Geriye kalan partiler aşırı sağın etrafındaki kordonu korumayı ve çoğunluğu elde etmesini engellemeyi başardıkları sürece, iktidarı ele geçirme hayalleri muhtemelen sadece hayal olarak kalacaktır. Yine de, AfD'nin baskın bir bölgesel güç olarak kurulması, Almanya'nın siyasi kimliği ve gelecekte bu tür güçlerin yükselişini nasıl engelleyeceği konusunda ciddi ve rahatsız edici sorular ortaya çıkarıyor.
 

Ekonomi ve demografi sonuçları açıklamaya yetmiyor



Yıllardır Almanya'daki varsayım, doğu eyaletleri ülkenin geri kalanıyla ekonomik olarak "yetiştiğinde" siyasi bakış açılarının uyumlu hale geleceği yönündeydi. Bu tür bir mantığa göre, AfD'nin yükselişi gelir, istihdam ve yaşam standartlarındaki devam eden eşitsizliklere karşı bir protesto oyu olarak değerlendiriliyor.

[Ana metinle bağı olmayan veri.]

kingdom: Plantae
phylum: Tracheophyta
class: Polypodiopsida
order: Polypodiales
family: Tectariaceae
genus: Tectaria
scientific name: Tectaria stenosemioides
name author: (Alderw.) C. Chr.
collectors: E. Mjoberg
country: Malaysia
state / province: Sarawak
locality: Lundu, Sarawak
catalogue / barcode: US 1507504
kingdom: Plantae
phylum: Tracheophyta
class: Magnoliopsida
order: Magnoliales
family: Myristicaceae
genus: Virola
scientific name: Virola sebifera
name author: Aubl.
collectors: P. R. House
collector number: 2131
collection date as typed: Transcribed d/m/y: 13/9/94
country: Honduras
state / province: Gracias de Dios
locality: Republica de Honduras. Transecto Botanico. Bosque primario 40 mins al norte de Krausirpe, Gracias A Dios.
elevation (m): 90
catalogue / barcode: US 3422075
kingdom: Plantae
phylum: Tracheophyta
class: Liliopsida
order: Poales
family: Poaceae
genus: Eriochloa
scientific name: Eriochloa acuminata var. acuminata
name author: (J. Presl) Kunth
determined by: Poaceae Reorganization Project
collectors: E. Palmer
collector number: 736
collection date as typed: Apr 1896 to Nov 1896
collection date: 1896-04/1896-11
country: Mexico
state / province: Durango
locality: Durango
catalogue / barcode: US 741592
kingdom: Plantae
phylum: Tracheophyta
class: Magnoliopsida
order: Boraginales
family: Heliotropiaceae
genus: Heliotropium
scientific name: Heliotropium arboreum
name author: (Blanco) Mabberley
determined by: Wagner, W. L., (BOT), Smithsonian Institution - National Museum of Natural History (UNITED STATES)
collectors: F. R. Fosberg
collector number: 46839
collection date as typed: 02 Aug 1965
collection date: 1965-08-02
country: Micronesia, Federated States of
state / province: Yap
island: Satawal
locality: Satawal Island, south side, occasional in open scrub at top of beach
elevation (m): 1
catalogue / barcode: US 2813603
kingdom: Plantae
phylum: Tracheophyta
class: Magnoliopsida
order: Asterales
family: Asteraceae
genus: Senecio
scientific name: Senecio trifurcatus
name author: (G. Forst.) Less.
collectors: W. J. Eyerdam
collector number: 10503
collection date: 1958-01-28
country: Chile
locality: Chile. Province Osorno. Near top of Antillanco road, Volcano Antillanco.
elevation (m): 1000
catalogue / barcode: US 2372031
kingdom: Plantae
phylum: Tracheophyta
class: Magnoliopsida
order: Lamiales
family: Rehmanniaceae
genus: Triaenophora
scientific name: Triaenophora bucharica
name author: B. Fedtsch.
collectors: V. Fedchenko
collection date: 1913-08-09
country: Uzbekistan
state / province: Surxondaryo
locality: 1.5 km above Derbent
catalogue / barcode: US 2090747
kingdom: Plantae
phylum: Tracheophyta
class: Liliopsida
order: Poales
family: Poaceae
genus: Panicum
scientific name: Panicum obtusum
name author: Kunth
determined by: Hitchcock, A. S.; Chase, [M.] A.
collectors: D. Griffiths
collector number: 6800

Ancak ekonomi ve demografi, pazar günkü oylamaların sonucunu açıklamak için yeterli olmuyor. Doğunun nüfusu batıdakinden daha yaşlı, ancak 2017'den bu yana her yıl daha fazla insan batıdan doğuya göç ediyor.
İşsizlik daha yüksek, ancak çok büyük bir fark yok. Buradaki gerçek karşıtlık kuzey ve güney Almanya arasında. Son iki yıldır, doğu eyaletlerinin ekonomileri batıdakilerden daha hızlı büyüyor, çünkü Tesla ve Intel gibi küresel oyuncular doğu topraklarında fabrikalar kurdu. Pazar gecesi sandık başına giden doğu eyaletlerindeki göç seviyeleri, tüm Almanya'daki en düşük seviyelerden biri.
Olaf Scholz'un hükümeti tarafından bu yılın başında yayınlanan bir ankete göre, Doğu Almanların yaklaşık %19'u geri kalmış hissettiğini söylüyor. Bu, Batı'dakinin (8%) iki katı, ancak yine de beş doğu eyaletinin nüfusunun %80'inin geri kalmış hissetmediğini gösteriyor. Yine de önemli sayıda kişi, Thüringen eyaletinde aşırı sağcı olarak öne çıkan bir partiye oy verdi.
Yerleşik merkezci partilerin aksine, AfD sadece seçim kampanyası sırasında mitingler düzenlemekle kalmadı, aynı zamanda sosyalist Doğu Almanya'nın dağılmasına eşlik eden barışçıl pazartesi protestolarını çağrıştırmak için tasarlanmış, şehir merkezlerinde "yürüyüşler" olan spaziergänge'ler düzenledi. AfD Almanya'da, cumhurbaşkanının federal bir kongre yerine doğrudan vatandaşlar tarafından seçilmesini talep eden tek parti konumunda.
AfD'nin güçlenme öyküsünün altında, doğuluları çok kültürlülüğe ve 1968 öğrenci devrimlerinden sonra Batı Alman söylemine giren tüm fikirlere direndikleri için daha saf Almanlar olarak gösteren derin bir ırkçı düşünce dizisi yatıyor.
Uzmanlar, aşırı sağdan seçmenleri geri kazanmanın, yerel vatandaş meclisleri gibi alışılmadık ve yaratıcı yollarla doğrudan onlarla etkileşime girerek işe yarayabileceğini öne sürüyor. Almanya'nın doğusu ve batısının birbirinden ayrılmasını durdurmak ve sonunda tersine çevirmek için, siyasi merkezin alışılmışın dışında düşünmeye başlaması gerekiyor.